[Date Prev][Date Next][Thread Prev][Thread Next][Date Index][Thread Index]

Re: Parsing lujvo




la djordj. cusku di'e

> I'd like to know whether or not a machine parser for lujvo already exists.
> I think it's quite a useful thing to have; it would convert a lujvo into
> its component rafsi, and list the meanings of the rafsi.

Yes, there is, but additional implementations are always useful.

> At present it recursively attempts to extract rafsi from the left hand end
> of the lujvo, each time testing whether or not the remaining word (minus
> any hyphenating letters) is still a valid lujvo.  In doing this, it first
> tries to look up the first five letters in a gismu dictionary; if they're
> present then if no letters remain it returns success (i.e. parsed the
> whole word), otherwise it recurses on the remaining letters.

That's too simple an algorithm, as your counterexample below illustrates.

> A couple of important points present themselves.  Firstly, is it possible
> to resolve an arbitrary lujvo into component rafsi without needing to look
> them up in a dictionary?

Yes, it is always possible.

>   tavta'atavlytavla
>
> it will look up "tavta" as a 5L rafsi, despite the following apostrophe,
> then "tavt" as a 4L rafsi, despite the following `a' (which should be a
> `y', no?), then finally "tav" as a 3L rafsi, which will finally resolve.
> If it could split the word up sensibly to begin with then there would be
> less dictionary searches (not that they take long) and it would just be a
> nicer algorithm.

Absolutely no dictionary searching is required: the algorithm works
independently of what rafsi exist or don't exist.  The only
possible analysis is CVC-CVV-CVCCy-CVCCV.

> Secondly, and partially mentioned above, the reference grammar describes
> lujvo creation twice; the first time it is very general, and the second
> time it is more strict.  Specifically, the second time it says that all 4L
> rafsi should be followed by a `y' hyphen.  Is this generally true then?

Yes.

> It seems to me that a CCVC rafsi could be followed by a CVCCV gismu, say,
> provided they fit together, i.e. the last C of the first forms an
> allowable consonant pair with the first C of the last.

No, that is forbidden.

> Thirdly, are there any circumstances in which a 5 letter rafsi (other than
> a rafsi fu'ivla, which I'm not dealing with anyway) can appear other than
> at the end of the word?

No.

> Fourthly, do cmavo count as rafsi?  There seem to be some in the gismu
> list (CV'V form), which struck me as odd; these are cmavo, aren't they,
> not gismu?  I thought gismu were always five letters long, CCVCV or CVCCV.
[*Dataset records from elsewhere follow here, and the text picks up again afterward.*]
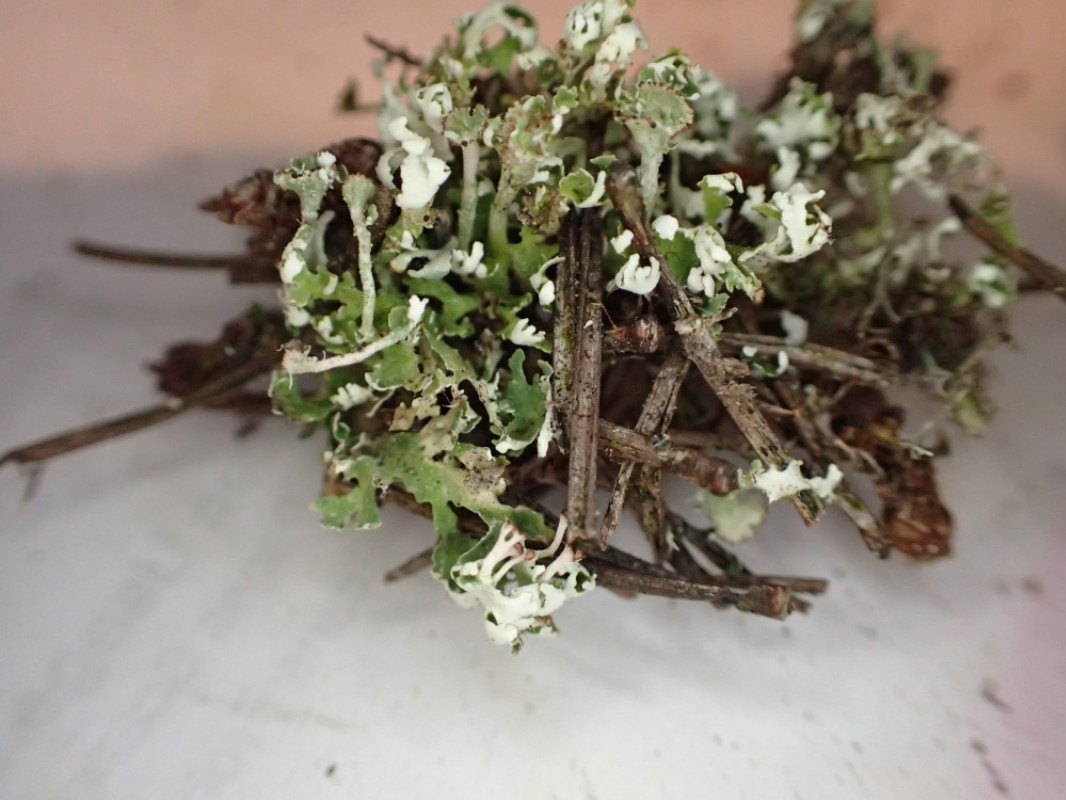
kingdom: Fungi
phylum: Ascomycota
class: Lecanoromycetes
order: Lecanorales
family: Cladoniaceae
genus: Cladonia
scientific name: Cladonia foliacea
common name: fliget bægerlav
Some cmavo have rafsi, though most don't.  Sometimes the rafsi of a cmavo
is identical to the cmavo, and sometimes it isn't (typically because it
is CVC, which no cmavo can be).

> And finally, is "ta'a" a three letter rafsi or a four letter rafsi?

THree letter.

> PS: "The Complete Lojban" is an excellent book -- well worth waiting for.
> I'm very happy to own a copy.

Thank you!

--
John Cowan                                      cowan@ccil.org
                e'osai ko sarji la lojban.